06:56Donc il y a beaucoup d'adaptations littéraires que je ne lis pas en bande dessinée
07:00parce que je trouve qu'il n'y a pas cette dimension-là,
07:02mais parfois ça peut donner des choses complètement formidables.
07:07Gaël, j'ai une question pour vous,
07:09est-ce que selon vous il y a une chose ou quelque chose,
07:13en tout cas dans le roman que vous avez écrit, qui est inadaptable,
07:16qui reste à l'état de ce qu'est la littérature ?
07:20Oh, c'est une très belle question, très bonne question.
07:25Alors je vais vous faire une confidence,
07:27je n'ai pas relu Petit Pays aussi pour ne pas être trop attaché à ce texte
07:35et laisser aux gens avec qui je travaille la liberté
07:41sans sacraliser ce que j'ai pu écrire avec ce roman.

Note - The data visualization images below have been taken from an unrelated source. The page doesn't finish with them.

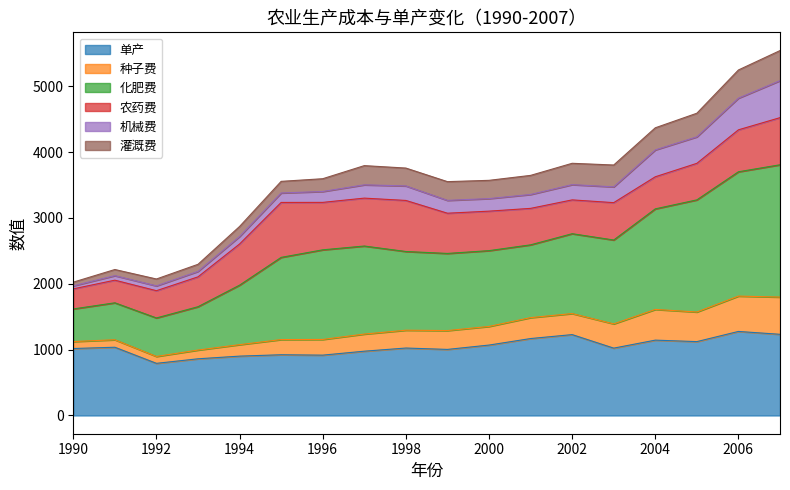

What is the minimum value for 单产?

792.0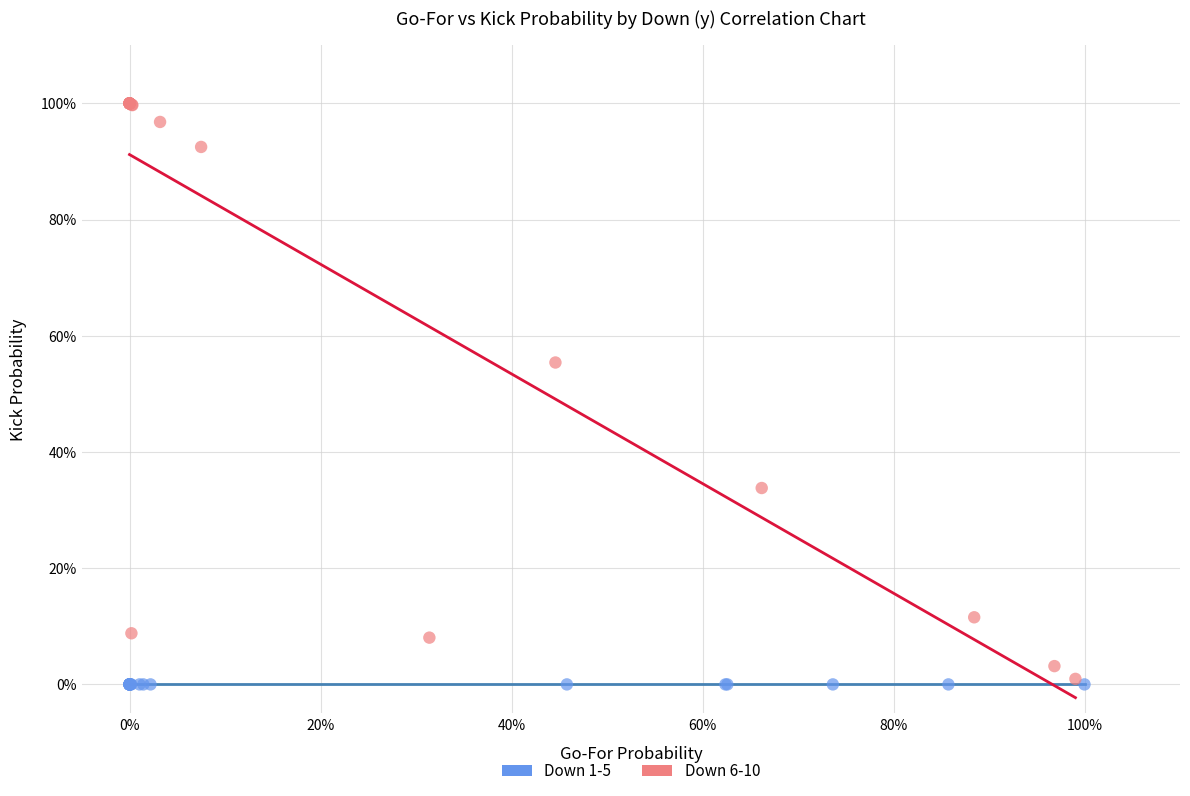

What are all the series names shown in the legend?

Down 1-5, Down 6-10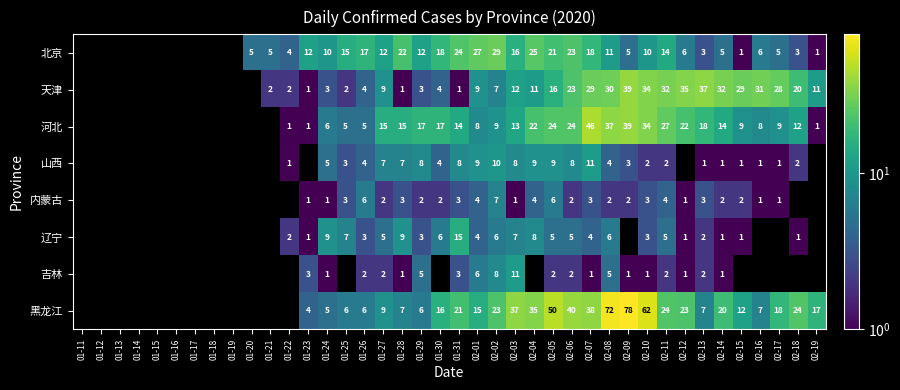

What is the total value across all series at 02-03?

105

07:47Mais je dirais que c'est avec la BD que je me rapproche le plus près
07:54d'un certain nombre de souvenirs.
07:57C'est ce qui m'a marqué parce qu'il y a quand même
08:03le fait que Sylvain se soit appuyé sur des documents personnels,
08:07il y a des visages, il y a des paysages, il y a des maisons que je reconnais,
08:13et donc ça c'est troublant.
08:15Alors voilà, peut-être que c'est ça, mais sinon, je ne saurais pas dire.
08:20La littérature a cette particularité d'être dans l'évocation
08:24et que c'est vraiment hyper personnel de lire un roman.
08:27Quand on est spectateur d'un film, quand on lit un album de bande dessinée,
08:31forcément, puisqu'il y a des images qui fixent beaucoup plus,
08:33on a moins cet univers hyper large de possibilités.
08:38Ça contraint la liberté ?
08:40Oui, forcément.
08:41Moi j'ai juste un exemple avec Marzy, la série autobiographique sur la Pologne,
08:45où je parle de mon enfance.
08:46C'est que maintenant, quand je repense à mon enfance,
08:49je la vois avec des dessins et pas avec mes vrais parents.
08:52Je vois plutôt des cases, je me dis c'est pas possible.
08:54Peut-être le roman n'aime pas ça, justement, parce que les images sont un peu floues.
08:59C'est un peu ce que chacun fabrique à sa façon.
09:02Et là, d'un seul coup, c'est vraiment là.
09:04Et là, je ne sais pas si ça pourrait marcher pour d'autres gens comme ça,
09:08mais pour moi, c'est un peu troublant parfois.
09:10Je me dis, ah oui, l'appartement de mes parents, à quoi ça ressemblait ?
09:13Ah oui, je vois très bien, mais en fait,
09:15pourtant, il est là, j'y retourne de temps en temps.
09:17Vraiment, c'est les dessins, maintenant.